A man has to do something!
He sits.
He plays cards.
_____________
IV
This essay has been written because of Mr. Isaac Rivkind.
Mr. Rivkind has been gathering data on the Jewish gambler as a cultural phenomenon. After twenty years, he now has enough material to fill three volumes. Yivo has issued the first—The Fight Against Gambling Among Jews. (New York, Yiddish Scientific Institute, 1947).
He covers the last five centuries, but he gives the most space to the recent decades in America. When he discusses this period, he shows the most feeling.
The author is far from being objective. The Fight Against Gambling Among Jews. —The very title of his book is a bit of special pleading.
Mr. Rivkind detests gambling. To be precise—it is not gambling; it is card playing that he detests.
He feels that cards have stunted the mental, moral, and spiritual stature of the American Jew. Because of this, he—properly—loathes them.
Mr. Rivkin is an eminent librarian. His book is a librarian’s book. A compilation of source materials. These materials are not affected by Mr. Rivkind’s feeling of animus. His citations speak for themselves. Mr. Rivkind’s bias, however, gives the book a certain deficiency.

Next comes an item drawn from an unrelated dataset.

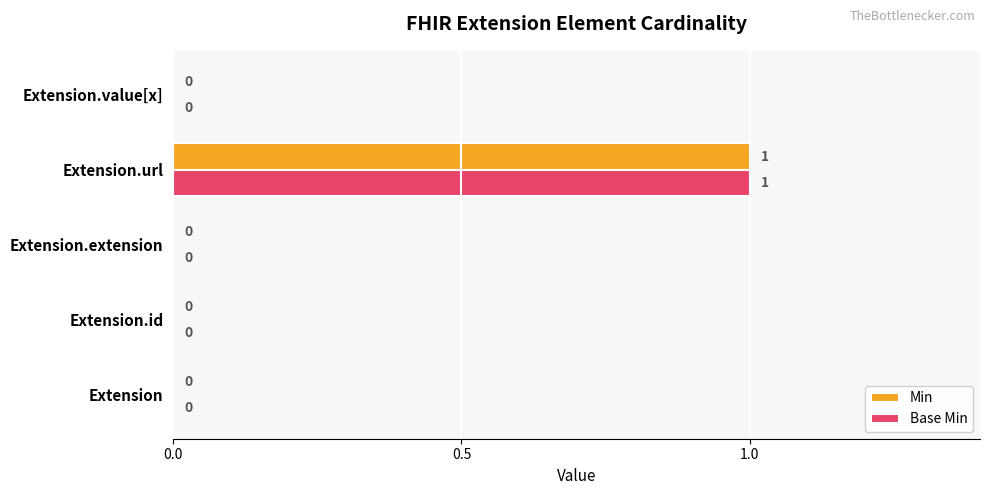

What is the sum of all Min values?

1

Mr. Rivkind sees his book as a study in cultural history. And, so long as he stays in East Europe, he is a cultural historian. He provides a setting. A soil. We see how the why stems out of the background; how the how, the where, the when, are related to the environment.
As soon as we gaze upon America, there is—suddenly—no context. Mr. Rivkind no longer bothers to build up the scene. He has some blistering citations. And, armed with these, he leaps into the fray.
Now, Mr. Rivkind—I have no objection to the fact that you do not admire the card player.
I like a prejudice. The more crabbed the prejudice, the better I like it.
Mr. Pinski disapproves of cards and card players. Mr. Liesin disapproves. Mr. Niger disapproves—You quote ’em with relish.
I enjoy these quotations. I enjoy your relish. The only thing I object to is the way that you put the player into a vacuum.
People—Mr. Rivkind.
People. Not straw men.
I have watched ’em for thirty-five years. I swear to you, they are people.
There were reasons why they played. They did not do it only to annoy you.
They were part of a time and a place.
Whenever time and place changed, there were changes in the way they played.
The study of how they played is the study of how they lived!
Please, Mr. Rivkind—do not misunderstand me.
This is not an attack.
You have written a learned book. There are indices. There are foot-notes. There are three appendices.
Only—as I read it, I felt that there was a little something that was missing.
This is my shy attempt to supply that little something. This is my humble try to give you the Hamlet for your drama.